Square's scale challenges SumUp

Diving deeper into

SumUp

Company Report
Competitors such as Square benefit from larger merchant bases that provide better negotiating power with card networks and banks
Analyzed 8 sources

Payments scale is purchasing power. When a processor has millions more merchants and much higher card volume, it can push for better economics from banks, schemes, and upstream processing partners, then use those savings to lower headline fees, offer custom rates to bigger sellers, or subsidize software and hardware. That matters for SumUp because it competes for the same small merchants as Square, but in key markets like the UK and especially the US, Square can use volume based pricing flexibility more aggressively.

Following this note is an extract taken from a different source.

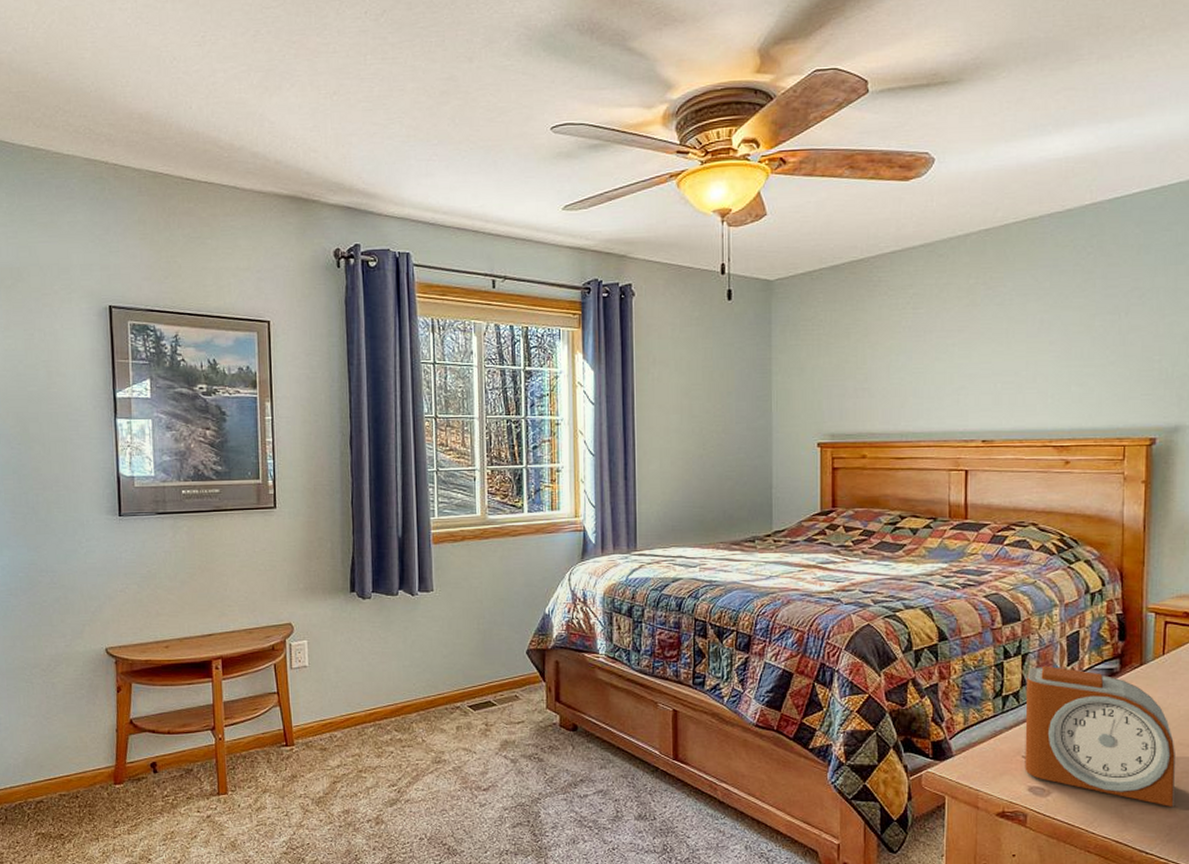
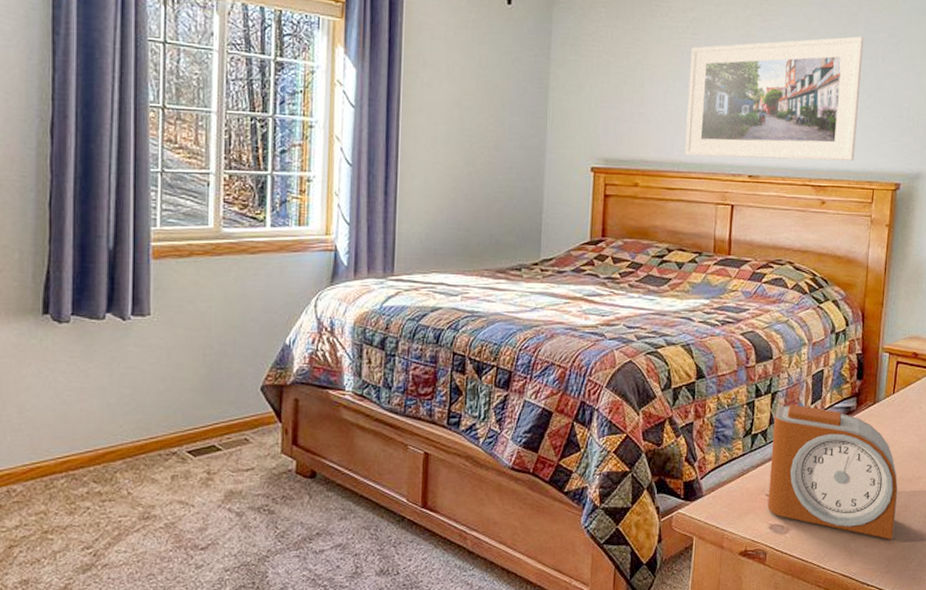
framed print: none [912,292,1103,426] -> present [684,36,864,161]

  • SumUp serves more than 4 million merchants across 36 to 37 markets and processes more than 1 billion transactions annually. That is real scale, but it is spread across many countries, which dilutes local bargaining leverage compared with a player that is denser in a few core markets.
  • Square openly offers custom pricing for merchants processing more than £200,000 annually in the UK across POS categories. That is the visible output of scale, not just lower network costs, but the ability to selectively cut rates for attractive sellers without resetting pricing for everyone else.
  • This pricing pressure shows up across the category. Flatpay, another smaller SMB acquirer, faces the same issue, with larger rivals like Square and SumUp able to go below standard rates for higher volume merchants. In payments, gross margin strength often comes from who buys card processing cheapest at scale.

The next phase of competition shifts from selling a reader to owning more of the merchant's money flow. As SumUp adds banking, lending, kiosks, and software, it gets more ways to earn revenue per merchant and more reason to keep pricing competitive. But scale in local acquiring will still decide who can win the best sellers without giving up margin.